Delivering the keynote address on “Climate Change Challenges and Solutions for Sri Lankan Businesses “at Biodiversity Sri Lanka’s annual CEO Forum, Attorney at Law, Dr. Lalanath de Silva stated that over the past 20 years, climate change has risen to the top as the major issue facing humanity, and  yet the phenomenon is mired with seemingly endless debates. He further emphasized that Sri Lanka has seen a historical increase, in both the number and intensity of climate calamities, such as droughts, floods, geographic changes to vector borne diseases, coastal erosion, tropical storms, crop failures, landslides and siltation of reservoirs. All of these are related, at least partially, to temperature and rainfall changes caused by climate change and have devastating impacts not only on individual species and ecosystems but also to humans and businesses.

The Annual CEO Forum of Biodiversity Sri Lanka held recently witnessed a large audience representing member companies, government officials, invited INGOs, NGOs and foreign missions, technical experts, students and academia.

Dr. de Silva quoting from a report by the Asian Development Bank, stated that tropical and subtropical regions of Bangladesh, Bhutan, India, and Sri Lanka are projected to be vulnerable to increasing temperatures and CO2 levels, with a decline in rice yields of as much as 23% by 2080. He said, a June 2017 World Bank report stated that on average over the long term, annual losses for housing, infrastructure, agriculture, and relief from natural disasters are estimated at LKR 50 billion (or around USD 327 million), with the highest annual expected losses from floods (LKR 32 billion), cyclones or high winds (LKR 11 billion), droughts (LKR 5.2 billion) and landslides (LKR 1.8 billion). This is equivalent to 0.4 percent of GDP or 2.1 percent of government expenditure. To overcome these challenges the report suggests that Sri Lanka needs to identify current climate risks, and implement immediate risk mitigation interventions, identify future drivers of risk and create basin-level long-term risk mitigation investment plans, followed by physical investments.

Laying out a Road Map for Sri Lankan businesses for adapting to the challenges and consequences of climate change, Dr. de Silva noted 10 points for consideration.
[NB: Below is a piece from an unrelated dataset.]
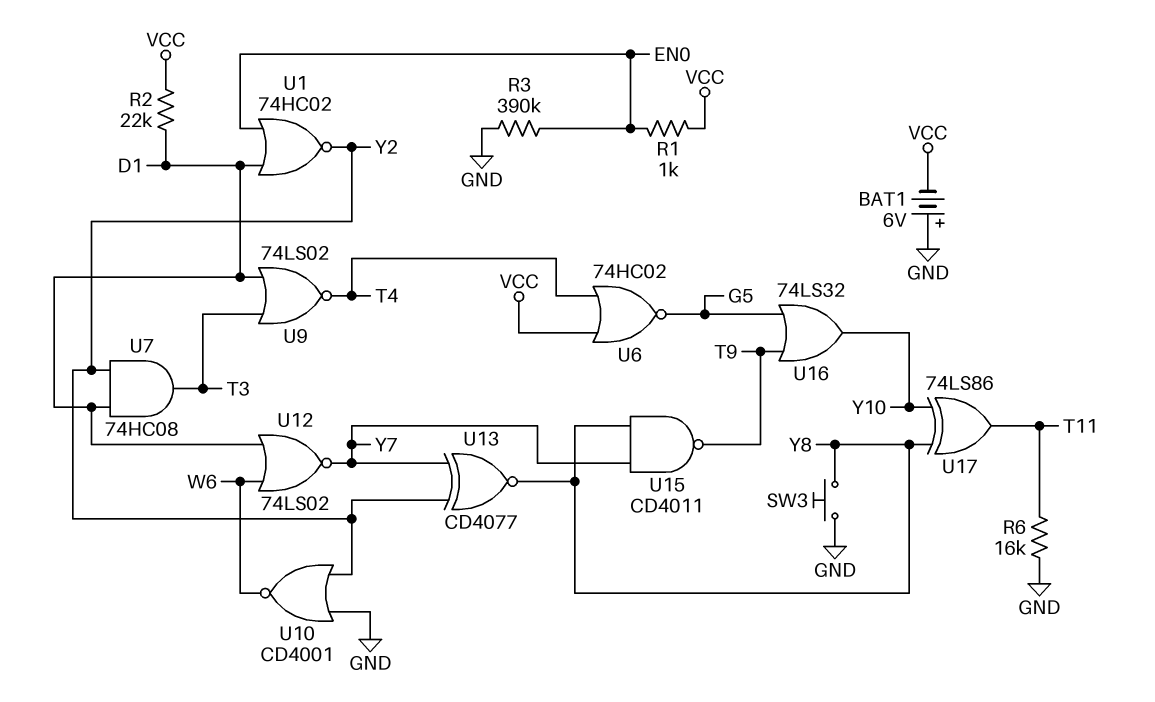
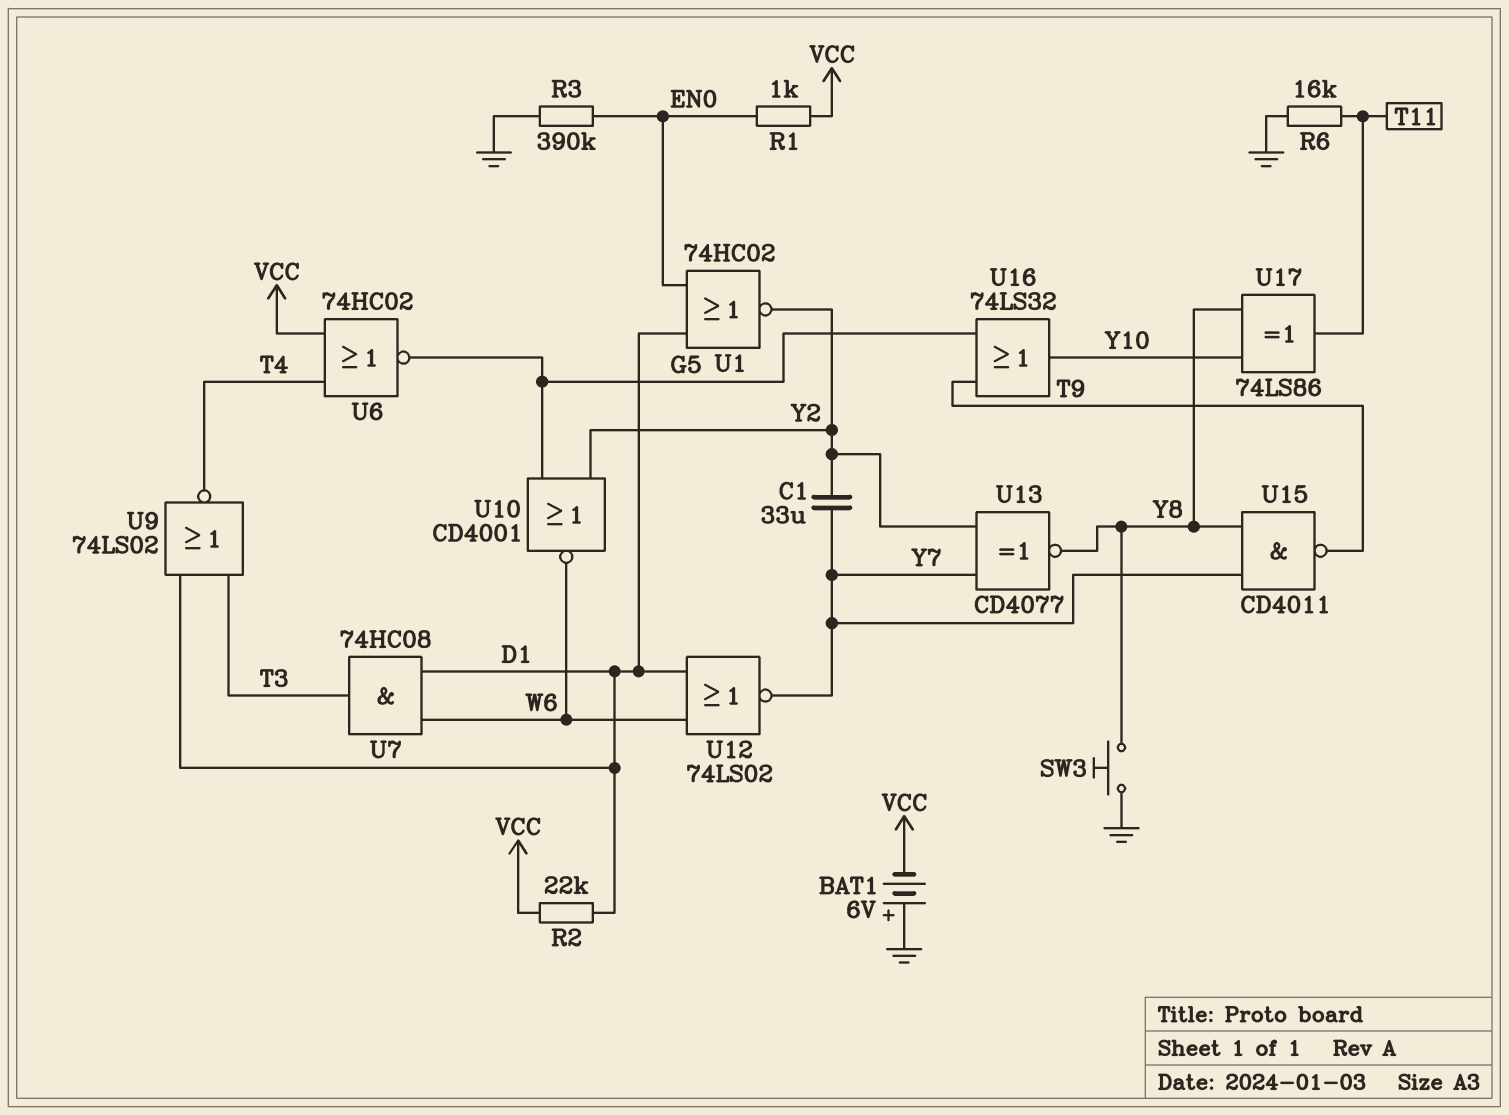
C1: none -> 33uF (Y2, Y7)
U7: AND 74HC08 (in D1, in Y2, out T3) -> AND 74HC08 (in D1, in W6, out T3)
U10: NOR CD4001 (in GND, in Y2, out W6) -> NOR CD4001 (in G5, in Y2, out W6)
They were to create climate awareness, to enact appropriate and comprehensive climate change laws that establish the necessary legal and regulatory infrastructure to effectively deal with climate change and adaptation, to implement the national climate change adaptation plans, to create the right economic and political incentives/disincentives for climate change adaptation, to push the government to act – build coalitions and act proactively, to galvanize the insurance industry to take climate risks seriously, to mobilize climate finance from all possible quarters, to unilaterally protect/mitigate impacts without waiting for the government to act, to upgrade the Department of Meteorology to develop a strong weather and climate prediction and early warning system and to develop a transitional plan to bridge the gap from where we are now to where we need to be.